» To-do item
Only the lines holding the string "pixels" are needed; copy each of them from the data.

» Records provided
┄┄┄┄┄┄

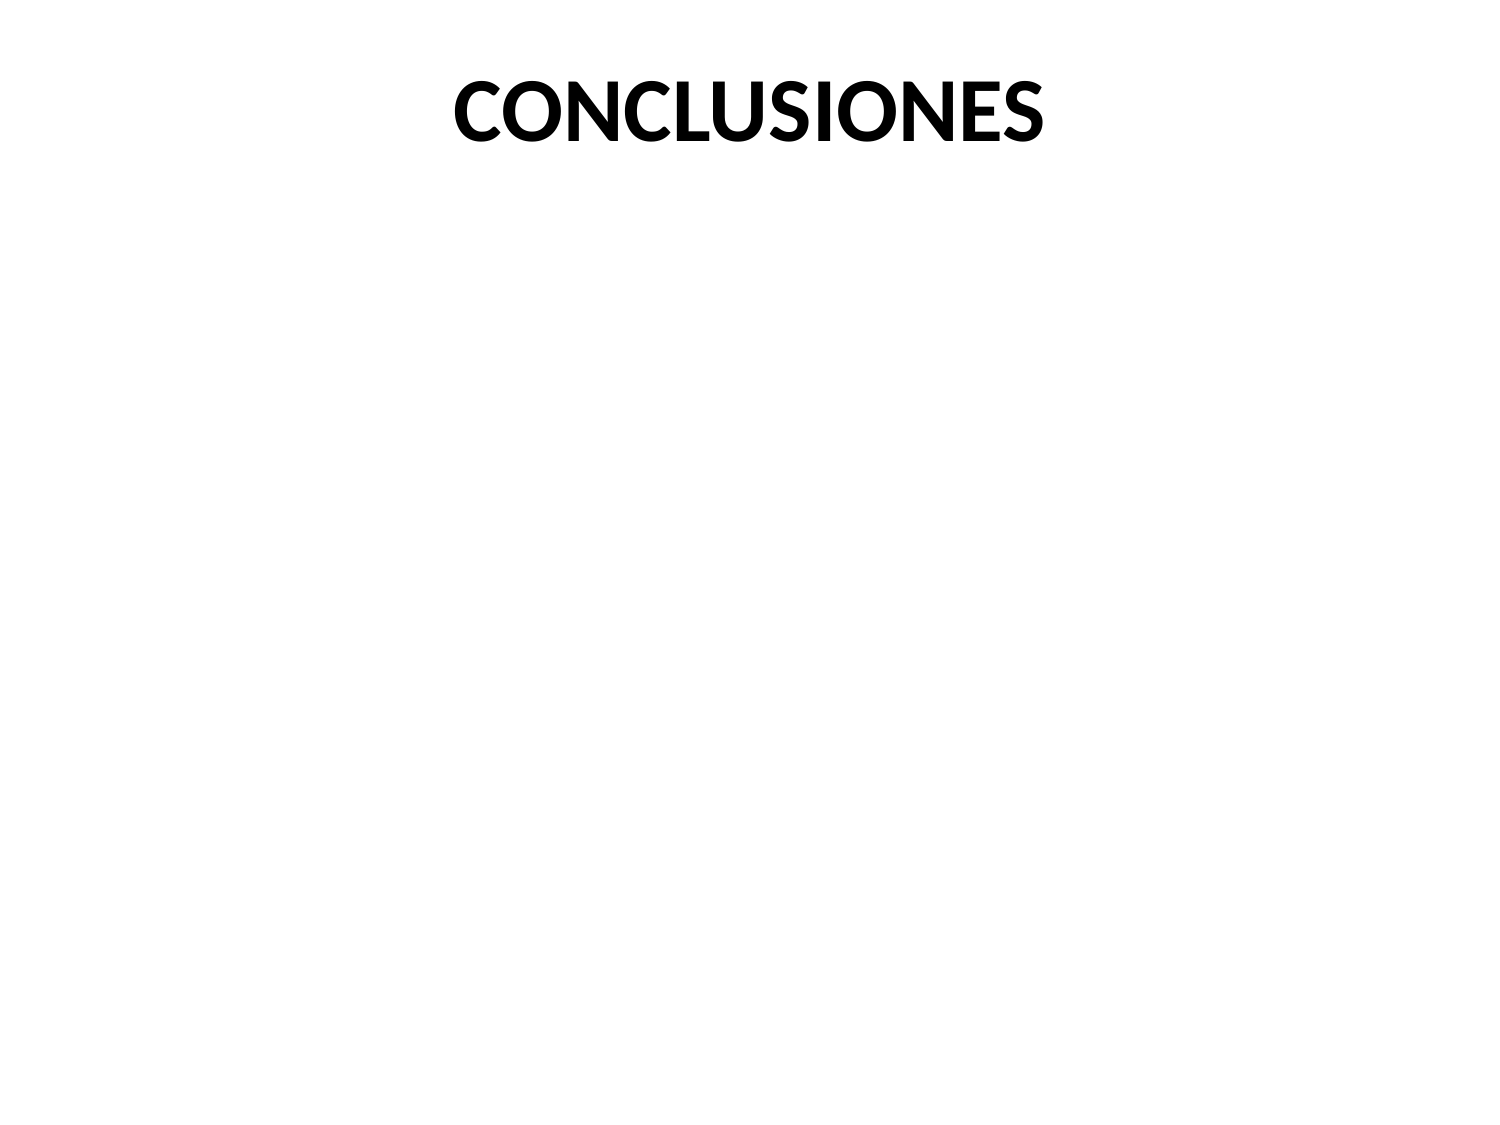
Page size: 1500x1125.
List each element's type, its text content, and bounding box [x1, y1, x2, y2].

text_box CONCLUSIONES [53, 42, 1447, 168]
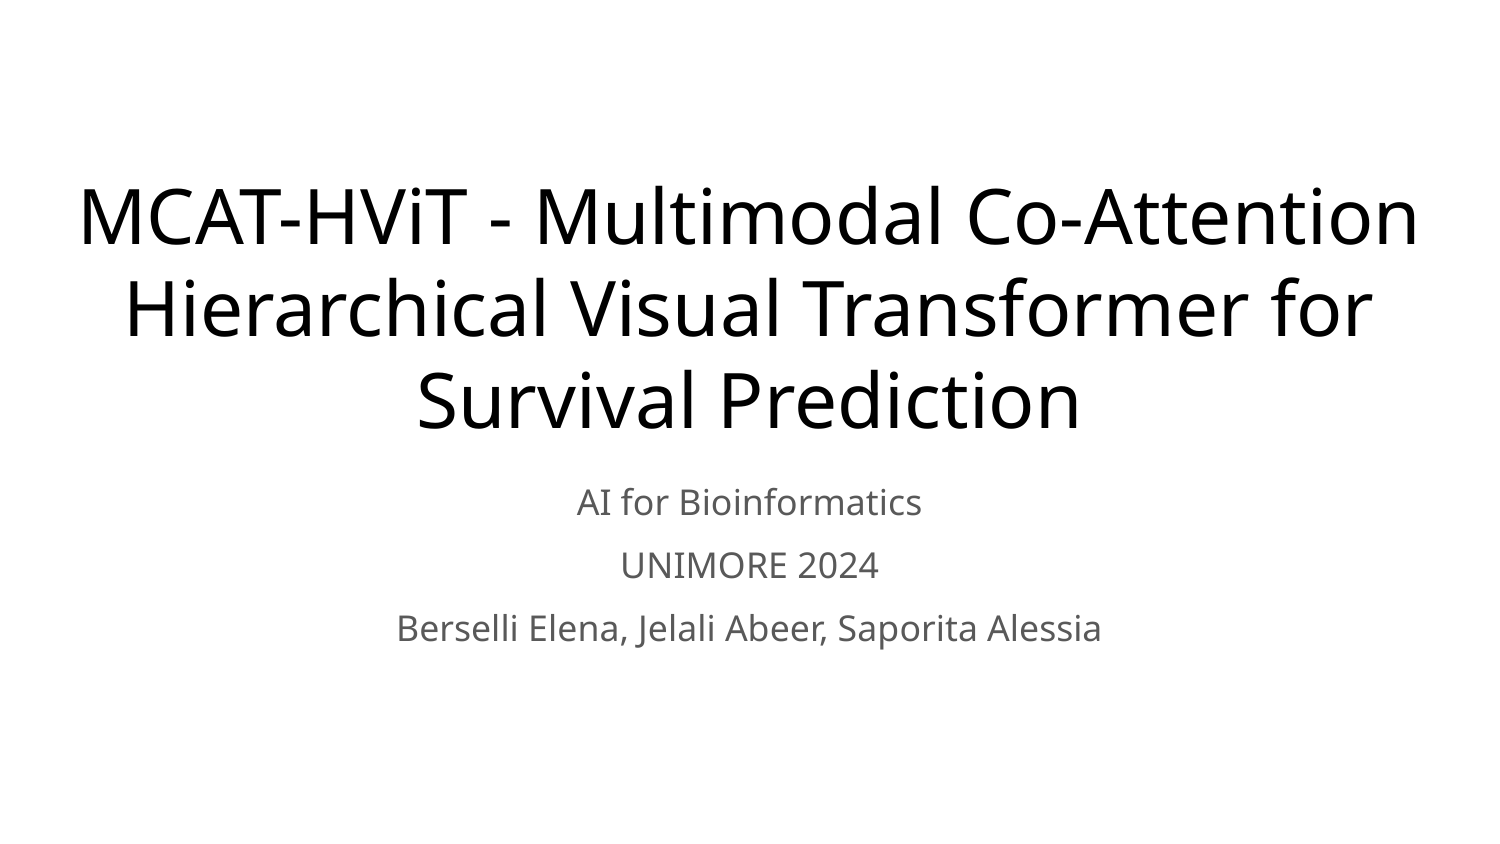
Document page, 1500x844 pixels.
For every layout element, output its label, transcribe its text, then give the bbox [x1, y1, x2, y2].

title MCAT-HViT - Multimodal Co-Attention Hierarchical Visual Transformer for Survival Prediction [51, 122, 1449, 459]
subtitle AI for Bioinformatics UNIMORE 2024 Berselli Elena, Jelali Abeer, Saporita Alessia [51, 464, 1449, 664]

┄┄┄┄┄┄

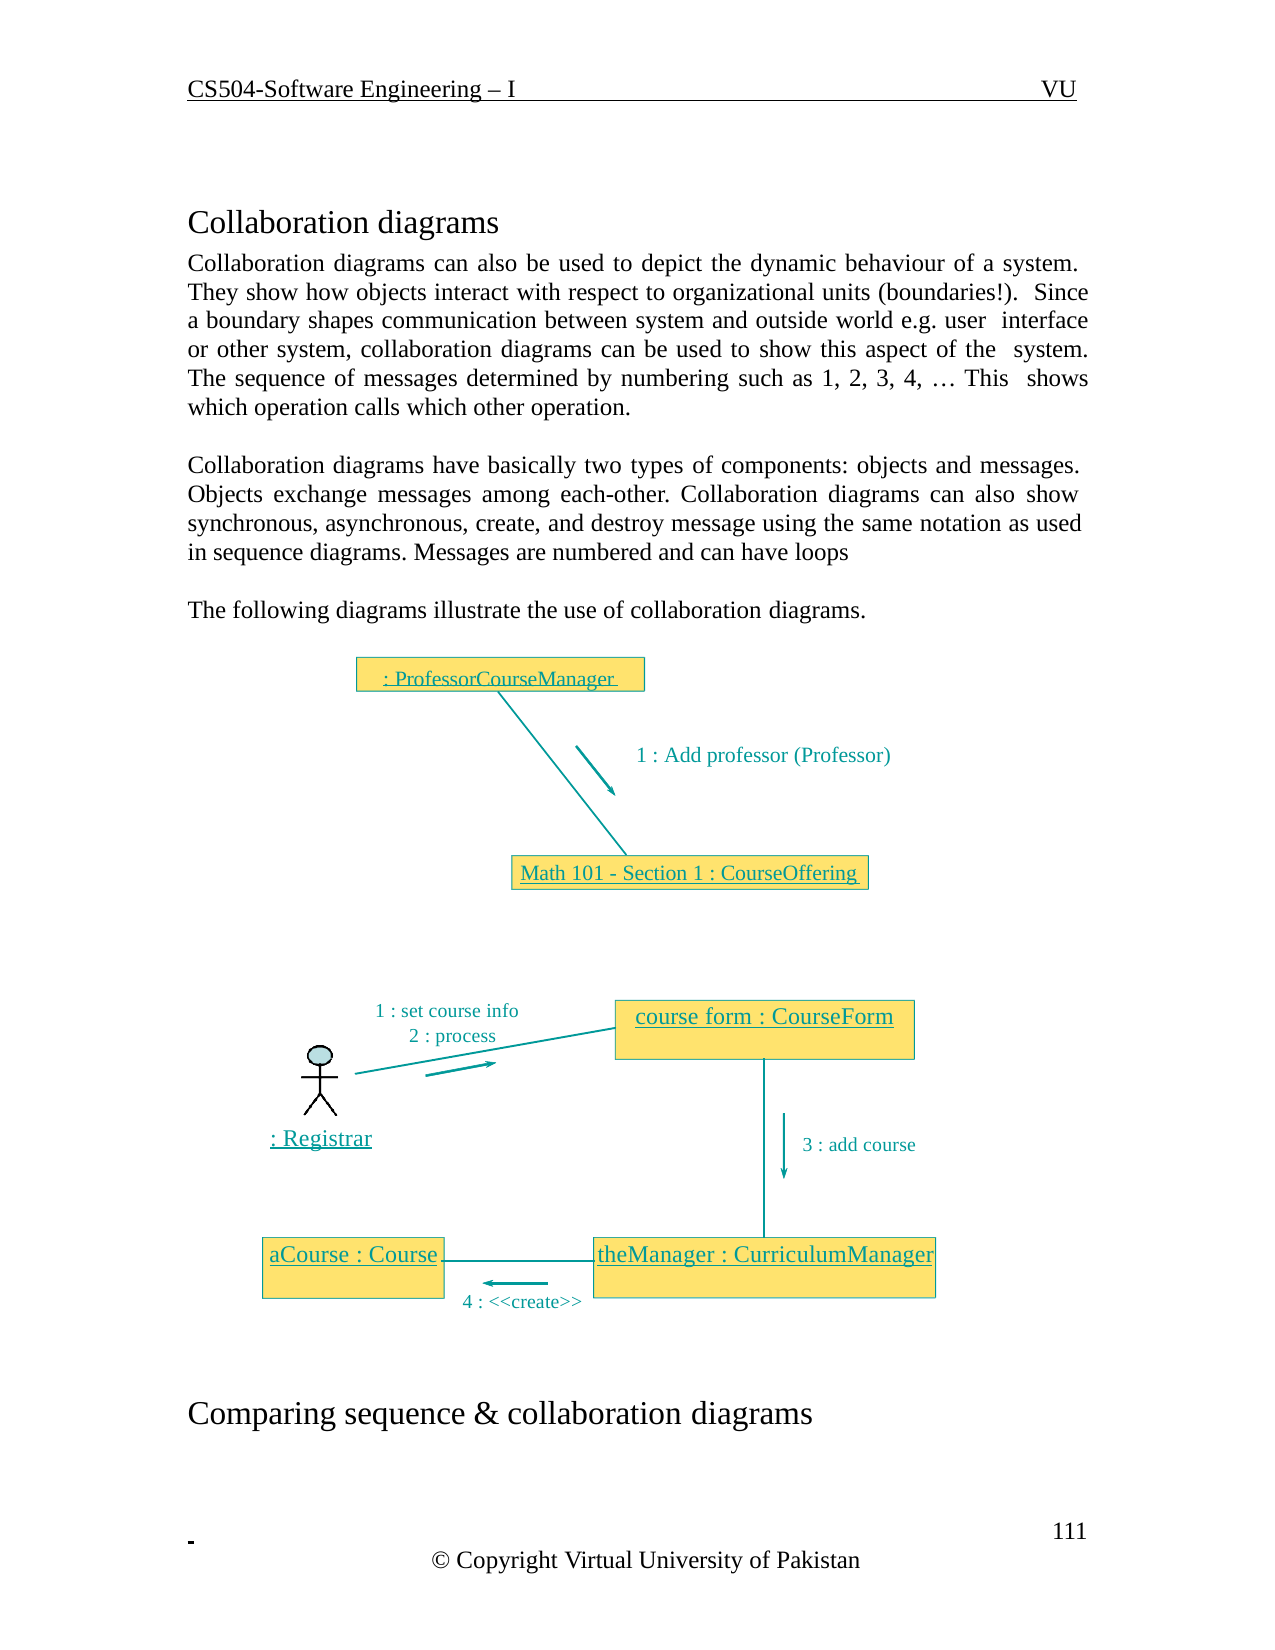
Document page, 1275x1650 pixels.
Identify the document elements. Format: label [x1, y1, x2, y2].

┄┄┄┄┄┄

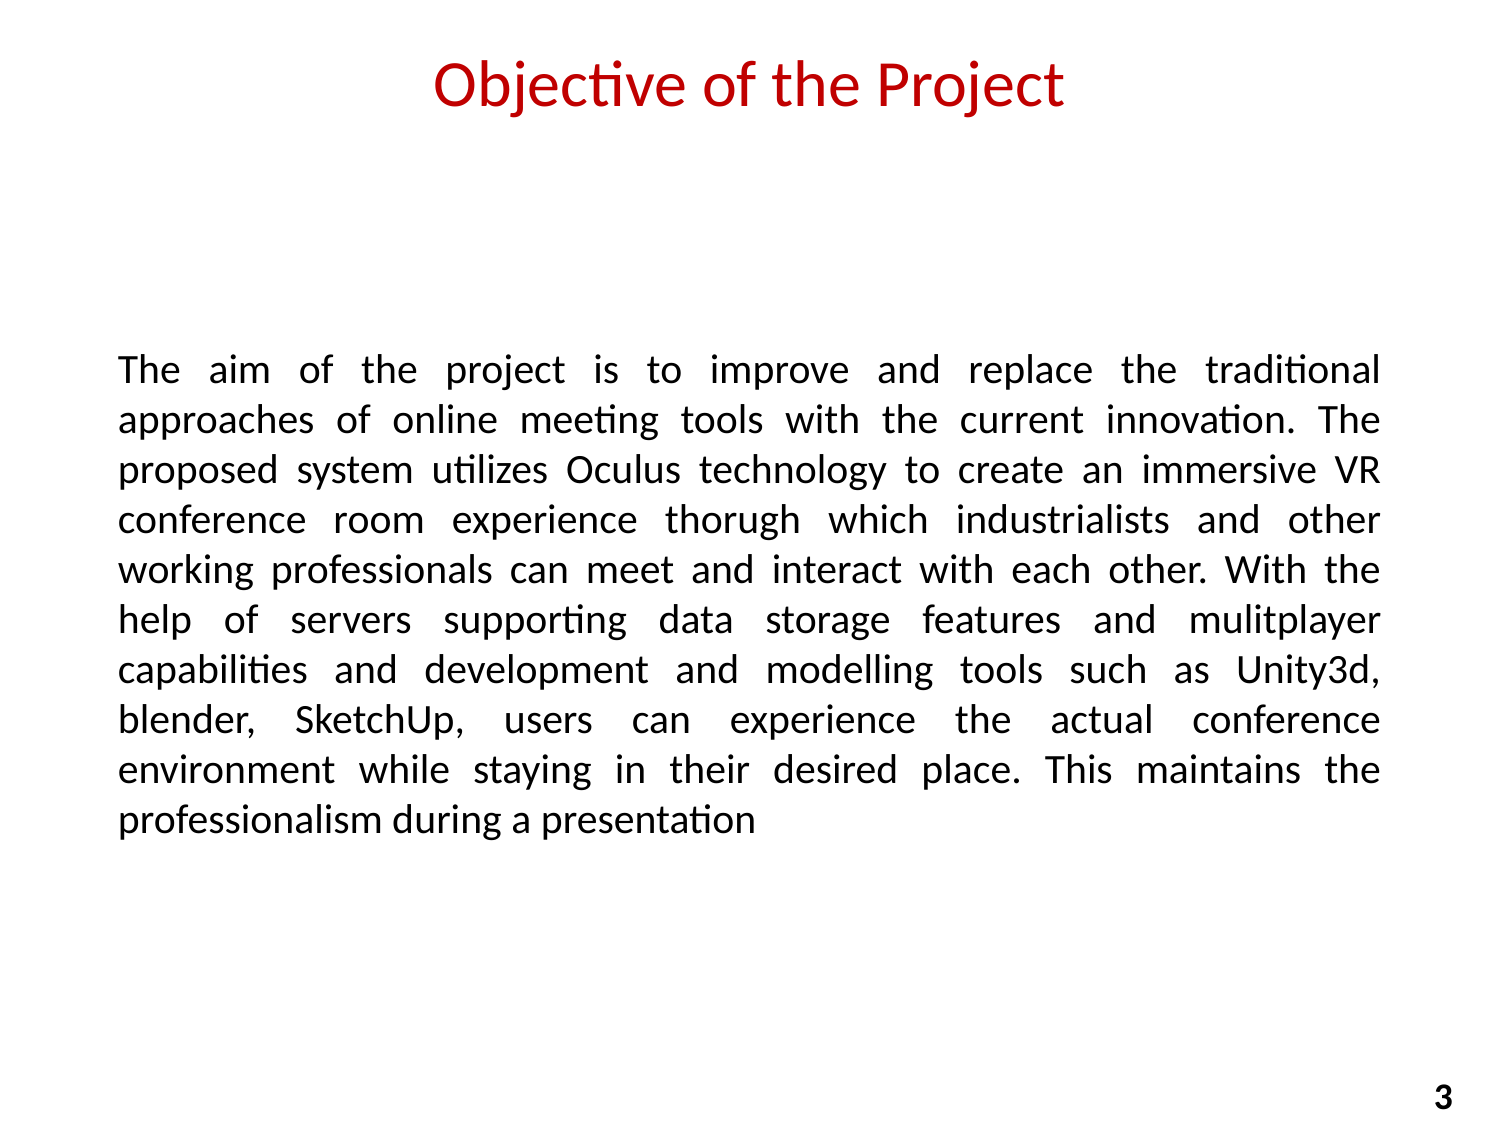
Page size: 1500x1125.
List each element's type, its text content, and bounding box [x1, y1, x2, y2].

┄┄┄┄┄┄

» Result of the task
Document page, 1500x844 pixels.
Document page, 1275x1650 pixels.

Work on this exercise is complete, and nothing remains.